The Magistrate's Blog (2005-2012)

This blog has migrated to www.magistratesblog.blogspot.co.uk This blog is anonymous, and Bystander's views are his and his alone. Where his views differ from the letter of the law, he will enforce the letter of the law because that is what he has sworn to do. If you think that you can identify a particular case from one of the posts you are wrong. Enough facts are changed to preserve the truth of the tale but to disguise its exact source.

My Photo
Location: Near London, United Kingdom

The blog is written by a retired JP, with over 30 years' experience on the Bench.

Friday, April 21, 2006

Death On The Roads Again (2)

Lennie Briscoe asks:-
And your thoughts on the female driver who crashed killing
3 children in the car and another motorist and only got 2 years?
I do feel as though something is wrong with the system sometimes.

Well, in this tragic case the woman lost control of her car that was over-full of her and others' children, and crashed. There was no crash barrier at the scene, but one has since been installed. She stands convicted of causing death by dangerous driving. The maximum penalty is 14 years in prison, and the judge gave her 2 years. She pleaded guilty so the judge's starting point will have been 3 years.

I have mixed feelings about this. Of course society takes a serious view of death caused by bad driving, while remaining remarkably unconcerned by the ten people killed on an average day. This woman's driving was bad enough for her to have accepted that it was dangerous, and that she should have been aware that it was dangerous, presumably in that overloading and speed led her to lose control (although she was within the speed limit).

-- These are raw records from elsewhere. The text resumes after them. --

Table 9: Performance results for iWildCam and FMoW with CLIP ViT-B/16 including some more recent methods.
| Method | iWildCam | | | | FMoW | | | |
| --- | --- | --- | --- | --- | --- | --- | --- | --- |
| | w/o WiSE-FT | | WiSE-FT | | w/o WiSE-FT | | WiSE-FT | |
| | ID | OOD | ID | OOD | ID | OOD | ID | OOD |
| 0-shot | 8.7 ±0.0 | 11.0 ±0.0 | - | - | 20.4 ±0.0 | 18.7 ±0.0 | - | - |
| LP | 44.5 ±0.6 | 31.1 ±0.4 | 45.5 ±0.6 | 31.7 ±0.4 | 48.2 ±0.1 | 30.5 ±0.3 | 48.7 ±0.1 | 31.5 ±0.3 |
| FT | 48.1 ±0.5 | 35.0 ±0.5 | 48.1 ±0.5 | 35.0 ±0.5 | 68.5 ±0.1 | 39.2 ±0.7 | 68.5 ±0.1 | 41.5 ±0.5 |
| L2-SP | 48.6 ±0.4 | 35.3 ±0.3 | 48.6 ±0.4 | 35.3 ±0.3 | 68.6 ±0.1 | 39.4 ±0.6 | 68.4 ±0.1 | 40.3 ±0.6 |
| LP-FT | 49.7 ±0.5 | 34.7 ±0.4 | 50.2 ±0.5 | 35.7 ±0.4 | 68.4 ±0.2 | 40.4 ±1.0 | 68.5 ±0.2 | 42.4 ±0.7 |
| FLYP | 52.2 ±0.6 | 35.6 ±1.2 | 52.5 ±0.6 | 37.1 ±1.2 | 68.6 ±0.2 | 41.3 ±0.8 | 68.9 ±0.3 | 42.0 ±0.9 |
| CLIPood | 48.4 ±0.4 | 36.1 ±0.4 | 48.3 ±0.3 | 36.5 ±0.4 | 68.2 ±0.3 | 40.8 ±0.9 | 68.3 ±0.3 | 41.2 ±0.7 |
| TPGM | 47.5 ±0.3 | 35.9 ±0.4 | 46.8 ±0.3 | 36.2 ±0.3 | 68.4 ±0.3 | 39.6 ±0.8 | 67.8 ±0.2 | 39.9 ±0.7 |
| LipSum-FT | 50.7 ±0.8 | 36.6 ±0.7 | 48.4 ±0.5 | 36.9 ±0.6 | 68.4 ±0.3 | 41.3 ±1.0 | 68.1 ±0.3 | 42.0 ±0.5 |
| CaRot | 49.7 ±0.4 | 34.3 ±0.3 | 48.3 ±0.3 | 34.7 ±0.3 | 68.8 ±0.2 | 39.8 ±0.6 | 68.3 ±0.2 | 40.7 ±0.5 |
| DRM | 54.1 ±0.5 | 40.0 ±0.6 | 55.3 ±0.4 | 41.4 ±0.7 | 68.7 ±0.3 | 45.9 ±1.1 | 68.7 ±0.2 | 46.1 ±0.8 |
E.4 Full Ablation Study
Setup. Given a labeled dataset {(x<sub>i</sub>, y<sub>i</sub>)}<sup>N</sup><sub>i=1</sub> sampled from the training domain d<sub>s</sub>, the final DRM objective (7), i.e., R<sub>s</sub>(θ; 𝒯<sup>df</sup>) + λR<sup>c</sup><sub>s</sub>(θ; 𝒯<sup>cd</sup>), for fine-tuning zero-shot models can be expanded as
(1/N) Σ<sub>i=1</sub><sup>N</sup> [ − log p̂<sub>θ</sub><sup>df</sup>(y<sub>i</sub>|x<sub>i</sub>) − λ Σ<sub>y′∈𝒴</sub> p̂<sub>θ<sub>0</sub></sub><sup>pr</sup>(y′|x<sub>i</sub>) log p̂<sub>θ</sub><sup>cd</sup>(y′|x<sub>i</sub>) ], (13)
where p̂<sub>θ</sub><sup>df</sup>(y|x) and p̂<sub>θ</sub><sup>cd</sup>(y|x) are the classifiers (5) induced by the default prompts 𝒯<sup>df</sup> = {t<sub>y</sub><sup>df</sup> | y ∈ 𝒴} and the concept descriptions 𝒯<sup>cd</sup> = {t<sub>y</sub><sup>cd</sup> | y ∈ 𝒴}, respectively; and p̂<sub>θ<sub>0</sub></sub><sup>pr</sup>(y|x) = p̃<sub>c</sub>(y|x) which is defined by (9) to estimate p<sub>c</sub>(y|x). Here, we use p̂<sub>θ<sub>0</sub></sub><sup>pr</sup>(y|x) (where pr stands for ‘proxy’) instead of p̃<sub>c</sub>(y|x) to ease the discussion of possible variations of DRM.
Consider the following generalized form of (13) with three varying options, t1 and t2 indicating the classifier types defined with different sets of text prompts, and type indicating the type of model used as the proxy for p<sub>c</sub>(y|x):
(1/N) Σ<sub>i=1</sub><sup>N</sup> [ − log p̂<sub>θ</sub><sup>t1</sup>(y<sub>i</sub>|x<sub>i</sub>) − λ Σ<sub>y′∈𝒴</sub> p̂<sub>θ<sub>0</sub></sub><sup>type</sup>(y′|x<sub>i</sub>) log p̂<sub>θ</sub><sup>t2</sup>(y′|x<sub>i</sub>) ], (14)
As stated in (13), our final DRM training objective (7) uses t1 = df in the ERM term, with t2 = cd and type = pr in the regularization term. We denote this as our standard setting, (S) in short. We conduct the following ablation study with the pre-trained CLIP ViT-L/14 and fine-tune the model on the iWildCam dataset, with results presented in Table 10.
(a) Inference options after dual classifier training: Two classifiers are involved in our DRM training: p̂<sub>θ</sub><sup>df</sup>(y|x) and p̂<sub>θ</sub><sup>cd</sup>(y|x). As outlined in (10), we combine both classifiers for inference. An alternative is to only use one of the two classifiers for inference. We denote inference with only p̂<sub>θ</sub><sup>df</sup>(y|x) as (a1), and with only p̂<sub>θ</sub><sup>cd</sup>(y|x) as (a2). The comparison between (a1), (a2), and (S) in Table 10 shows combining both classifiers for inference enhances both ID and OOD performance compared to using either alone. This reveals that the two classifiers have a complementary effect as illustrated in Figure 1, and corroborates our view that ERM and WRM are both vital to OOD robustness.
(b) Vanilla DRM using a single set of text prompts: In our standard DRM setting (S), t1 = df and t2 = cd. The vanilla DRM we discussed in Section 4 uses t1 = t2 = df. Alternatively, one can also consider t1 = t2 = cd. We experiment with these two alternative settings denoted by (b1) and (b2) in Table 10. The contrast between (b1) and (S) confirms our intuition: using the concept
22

Prison therefore seemed inevitable to the judge. And yet, I ask myself whether the fact of her incarceration will make a single driver more careful - after all, nobody sets out to have an accident. Then there is her 13 year-old son, who suffered the trauma of a bloody accident, and was himself badly injured. He spent time in hospital, and now he is to be deprived of the comfort of his mother for twelve months. How does society gain from that? That leaves us with 'sending a message' I suppose, as well as an element of revenge, although for some people no sentence would ever slake their thirst for vengeance.

The offence falls clearly into the custody band. The judge was quite right to see things as he did, but I would have suspended it, and imposed the most onerous community punishment that I could. But then I am not a judge, and I have the luxury of making the decision in theory, whereas he had to do it for real.